Mehr als eine Stunde wandere ich völlig alleine durch die unberührte Natur. Nur ein paar Kühe stehen in stoischer Ruhe und Gelassenheit mitten am Weg, sodass ich ausweichen muss. Was für ein Unterschied zur 5-Seen-Wanderung Pizol, die ich erst vor zwei Wochen absolviert habe. Erst kurz vor dem höchsten Punkt beim Sättelistock kommen mir die ersten Wandergruppen entgegen. Ich beneide sie nicht um den teils steilen Abstieg durch losen Schotter. Zu dem Zeitpunkt weiß ich noch nicht, was mich auf der anderen Seite erwartet.

ZU ERLEDIGEN:
1: Beantworte kurz diese Fragen zum Text über die Wanderung:
(a) Welche Tiere stehen mitten am Weg?
(b) Wie lange ist die 5-Seen-Wanderung Pizol her?
(c) Wo kommen die ersten Wandergruppen entgegen?
2: Schreib den Text über die Wanderung nach seinem letzten Satz weiter.
Die Zeilen braucht man für die Aufgaben nicht.

BEREITGESTELLTES MATERIAL:

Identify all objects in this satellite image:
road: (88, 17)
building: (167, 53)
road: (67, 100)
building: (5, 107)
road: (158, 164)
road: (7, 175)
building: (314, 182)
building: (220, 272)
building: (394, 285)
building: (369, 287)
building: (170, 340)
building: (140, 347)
--
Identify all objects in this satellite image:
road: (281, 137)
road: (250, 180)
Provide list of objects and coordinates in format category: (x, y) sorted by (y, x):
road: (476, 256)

GELÖSTE AUFGABEN:
1:
(a) Ein paar Kühe.
(b) Zwei Wochen.
(c) Kurz vor dem höchsten Punkt beim Sättelistock.

2:
Beim Grateinschnitt Sätteli lege ich erst einmal eine kleine Pause ein, esse mein Sandwich und genieße den Blick ins Gadmental, zum Sustenpass und zumTriftgletscher. Auf meinem Felsen sitzend habe ich den Eindruck, ich könnte von hier aus direkt in die Tiefe springen. Natürlich weiß ich, dass sich der Wanderweg hinunter Richtung Gadmen schlängelt, auch wenn nur die ersten Meter davon erkennbar sind. Der Blick in die umliegende Bergwelt ist so faszinierend, dass ich mich kaum sattsehen kann. Außer mir ist sind nur drei andere Wanderer hier. Es herrscht absolute Stille, nicht einmal die Motorradfahrer auf der Sustenpassstraße sind zu hören. Was für ein Glücksgefühl.

Das folgende Stück fordert meine ungeteilte Aufmerksamkeit. Trotz Serpentinen geht es sehr steil – aber ungefährlich –bergab, ich muss immer wieder die Hände für kleine Kletterpartien zur Hilfe nehmen und greife gerne zu den Seilen, die besonders anspruchsvolle Passagen sichern. Nicht umsonst wähle ich für den Weg ins Tal immer lieber die Seilbahn. Diese Option habe ich zumindest hier oben noch nicht.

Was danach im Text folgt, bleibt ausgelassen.